▶ [Prompt]
Reproduce every one of the entries below word for word, keeping each line as it stands.

▶ [Stored records]

-.-.-

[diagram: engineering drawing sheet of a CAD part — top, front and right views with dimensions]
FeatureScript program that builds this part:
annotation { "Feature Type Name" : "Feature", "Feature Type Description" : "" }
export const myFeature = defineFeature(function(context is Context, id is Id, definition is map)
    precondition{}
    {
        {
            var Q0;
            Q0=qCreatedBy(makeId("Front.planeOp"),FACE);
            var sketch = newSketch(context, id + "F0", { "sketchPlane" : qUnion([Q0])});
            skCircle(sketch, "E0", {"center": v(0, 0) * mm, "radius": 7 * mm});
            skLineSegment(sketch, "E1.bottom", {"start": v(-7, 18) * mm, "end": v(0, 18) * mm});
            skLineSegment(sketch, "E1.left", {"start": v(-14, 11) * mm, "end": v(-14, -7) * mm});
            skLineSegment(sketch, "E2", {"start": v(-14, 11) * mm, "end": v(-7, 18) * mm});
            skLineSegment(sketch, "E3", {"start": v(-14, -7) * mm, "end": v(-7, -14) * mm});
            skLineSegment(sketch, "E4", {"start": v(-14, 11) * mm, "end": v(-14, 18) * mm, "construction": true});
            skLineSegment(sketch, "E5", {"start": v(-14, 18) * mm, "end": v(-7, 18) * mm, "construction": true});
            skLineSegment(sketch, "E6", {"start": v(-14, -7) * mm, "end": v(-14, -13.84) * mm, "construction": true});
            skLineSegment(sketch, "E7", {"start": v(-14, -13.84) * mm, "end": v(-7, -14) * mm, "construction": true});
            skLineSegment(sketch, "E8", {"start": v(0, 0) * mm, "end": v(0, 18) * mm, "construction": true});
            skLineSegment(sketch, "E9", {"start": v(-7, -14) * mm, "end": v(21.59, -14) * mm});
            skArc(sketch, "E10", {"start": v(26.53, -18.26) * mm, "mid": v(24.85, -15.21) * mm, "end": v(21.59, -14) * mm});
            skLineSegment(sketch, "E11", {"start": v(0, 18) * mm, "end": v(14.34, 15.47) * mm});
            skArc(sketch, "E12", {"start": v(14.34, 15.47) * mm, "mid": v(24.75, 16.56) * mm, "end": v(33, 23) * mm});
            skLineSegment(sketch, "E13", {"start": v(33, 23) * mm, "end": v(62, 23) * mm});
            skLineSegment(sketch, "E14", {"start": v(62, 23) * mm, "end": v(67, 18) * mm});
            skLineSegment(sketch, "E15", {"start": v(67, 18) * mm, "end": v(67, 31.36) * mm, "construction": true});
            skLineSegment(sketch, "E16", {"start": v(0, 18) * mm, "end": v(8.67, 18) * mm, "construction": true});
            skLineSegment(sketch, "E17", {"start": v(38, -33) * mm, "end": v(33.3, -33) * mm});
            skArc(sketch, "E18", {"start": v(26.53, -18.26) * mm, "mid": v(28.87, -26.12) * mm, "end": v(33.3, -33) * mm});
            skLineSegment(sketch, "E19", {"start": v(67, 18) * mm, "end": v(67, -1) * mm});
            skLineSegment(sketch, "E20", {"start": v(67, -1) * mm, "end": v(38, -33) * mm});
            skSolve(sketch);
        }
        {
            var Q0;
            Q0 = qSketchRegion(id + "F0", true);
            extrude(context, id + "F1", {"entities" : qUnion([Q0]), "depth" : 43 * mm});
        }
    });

-.-.-

▶ [Solved exercise]
[diagram: engineering drawing sheet of a CAD part — top, front and right views with dimensions]
FeatureScript program that builds this part:
annotation { "Feature Type Name" : "Feature", "Feature Type Description" : "" }
export const myFeature = defineFeature(function(context is Context, id is Id, definition is map)
    precondition{}
    {
        {
            var Q0;
            Q0=qCreatedBy(makeId("Front.planeOp"),FACE);
            var sketch = newSketch(context, id + "F0", { "sketchPlane" : qUnion([Q0])});
            skCircle(sketch, "E0", {"center": v(0, 0) * mm, "radius": 7 * mm});
            skLineSegment(sketch, "E1.bottom", {"start": v(-7, 18) * mm, "end": v(0, 18) * mm});
            skLineSegment(sketch, "E1.left", {"start": v(-14, 11) * mm, "end": v(-14, -7) * mm});
            skLineSegment(sketch, "E2", {"start": v(-14, 11) * mm, "end": v(-7, 18) * mm});
            skLineSegment(sketch, "E3", {"start": v(-14, -7) * mm, "end": v(-7, -14) * mm});
            skLineSegment(sketch, "E4", {"start": v(-14, 11) * mm, "end": v(-14, 18) * mm, "construction": true});
            skLineSegment(sketch, "E5", {"start": v(-14, 18) * mm, "end": v(-7, 18) * mm, "construction": true});
            skLineSegment(sketch, "E6", {"start": v(-14, -7) * mm, "end": v(-14, -13.84) * mm, "construction": true});
            skLineSegment(sketch, "E7", {"start": v(-14, -13.84) * mm, "end": v(-7, -14) * mm, "construction": true});
            skLineSegment(sketch, "E8", {"start": v(0, 0) * mm, "end": v(0, 18) * mm, "construction": true});
            skLineSegment(sketch, "E9", {"start": v(-7, -14) * mm, "end": v(21.59, -14) * mm});
            skArc(sketch, "E10", {"start": v(26.53, -18.26) * mm, "mid": v(24.85, -15.21) * mm, "end": v(21.59, -14) * mm});
            skLineSegment(sketch, "E11", {"start": v(0, 18) * mm, "end": v(14.34, 15.47) * mm});
            skArc(sketch, "E12", {"start": v(14.34, 15.47) * mm, "mid": v(24.75, 16.56) * mm, "end": v(33, 23) * mm});
            skLineSegment(sketch, "E13", {"start": v(33, 23) * mm, "end": v(62, 23) * mm});
            skLineSegment(sketch, "E14", {"start": v(62, 23) * mm, "end": v(67, 18) * mm});
            skLineSegment(sketch, "E15", {"start": v(67, 18) * mm, "end": v(67, 31.36) * mm, "construction": true});
            skLineSegment(sketch, "E16", {"start": v(0, 18) * mm, "end": v(8.67, 18) * mm, "construction": true});
            skLineSegment(sketch, "E17", {"start": v(38, -33) * mm, "end": v(33.3, -33) * mm});
            skArc(sketch, "E18", {"start": v(26.53, -18.26) * mm, "mid": v(28.87, -26.12) * mm, "end": v(33.3, -33) * mm});
            skLineSegment(sketch, "E19", {"start": v(67, 18) * mm, "end": v(67, -1) * mm});
            skLineSegment(sketch, "E20", {"start": v(67, -1) * mm, "end": v(38, -33) * mm});
            skSolve(sketch);
        }
        {
            var Q0;
            Q0 = qSketchRegion(id + "F0", true);
            extrude(context, id + "F1", {"entities" : qUnion([Q0]), "depth" : 43 * mm});
        }
    });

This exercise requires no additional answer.